- Vietnamese-speaking hackers are using fake browser extensions to steal Facebook Business and Ads accounts
- Bitdefender found two campaigns promoting a malware-laced extension called SocialMetrics Pro through deceptive ads and tutorials
- The malware exfiltrates session data to Telegram bots, enabling account theft and resale for malvertising.
Vietnamese hackers are once again going after people’s Facebook Business and Ads accounts, this time through fake browser extensions.
Earlier this week, security researchers Bitdefender spotted two separate campaigns, using fake websites and malvertising to promote an extension promising the blue check badge for Facebook and Instagram accounts.
The extension is called SocialMetrics Pro, and it’s being promoted through at least 37 ads.
Selling Facebook accounts
These ads lead to websites that not just deliver the malware, but also come with a video tutorial guide that guides the victims through the process of getting verified on Facebook and Instagram.
The malware itself is hosted on Box – a legitimate cloud storage service provider.
When the malware is installed, it grabs the victim’s IP address, and Facebook session cookies, and relays them to a Telegram bot. Some variants were also seen interacting with the Facebook Graph API, pulling more information about the target accounts.
Bitdefender believes the threat actors are selling access to these accounts on underground forums for profit.
Usually, criminals use these accounts to advertise their own malicious campaigns. To distribute malware to as many people as possible, hackers sometimes try to advertise it on Facebook.
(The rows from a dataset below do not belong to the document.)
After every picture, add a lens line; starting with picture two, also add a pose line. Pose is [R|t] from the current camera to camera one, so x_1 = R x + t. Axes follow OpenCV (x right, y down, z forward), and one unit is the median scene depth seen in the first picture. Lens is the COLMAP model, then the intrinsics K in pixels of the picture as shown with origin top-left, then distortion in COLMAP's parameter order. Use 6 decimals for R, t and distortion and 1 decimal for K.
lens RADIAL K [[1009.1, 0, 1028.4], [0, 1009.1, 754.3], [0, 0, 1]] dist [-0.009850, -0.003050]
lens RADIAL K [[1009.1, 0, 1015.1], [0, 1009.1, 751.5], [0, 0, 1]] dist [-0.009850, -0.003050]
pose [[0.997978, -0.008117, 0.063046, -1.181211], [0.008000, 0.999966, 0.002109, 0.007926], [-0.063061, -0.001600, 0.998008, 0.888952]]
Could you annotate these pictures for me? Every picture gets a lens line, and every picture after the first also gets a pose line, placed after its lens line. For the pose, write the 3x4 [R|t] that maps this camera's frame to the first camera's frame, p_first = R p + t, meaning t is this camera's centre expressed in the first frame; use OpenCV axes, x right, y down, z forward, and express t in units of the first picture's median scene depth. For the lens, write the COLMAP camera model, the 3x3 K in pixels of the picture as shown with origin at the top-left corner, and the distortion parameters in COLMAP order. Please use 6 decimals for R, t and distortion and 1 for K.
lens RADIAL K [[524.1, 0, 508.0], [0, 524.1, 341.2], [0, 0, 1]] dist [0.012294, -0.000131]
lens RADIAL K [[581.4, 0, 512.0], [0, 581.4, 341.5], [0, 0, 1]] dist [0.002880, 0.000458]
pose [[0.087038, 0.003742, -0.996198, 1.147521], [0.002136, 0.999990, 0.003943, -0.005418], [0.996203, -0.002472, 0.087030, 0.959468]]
However, since Meta engages in rigorous screening, signing up and setting a malvertising campaign just like that is practically impossible. Instead, threat actors steal already verified business accounts with a clean ads record and abuse it for their attacks.
Bitdefender’s researchers believe this to be the work of a Vietnamese-speaking threat actor due to, among other things, Vietnamese language in the how-to video guides posted on the malicious sites.
“By using a trusted platform, attackers can mass-generate links, automatically embed them into tutorials, and continuously refresh their campaigns,” Bitdefender said. “This fits a larger pattern of attackers industrializing malvertising, where everything from ad images to tutorials is created en masse.”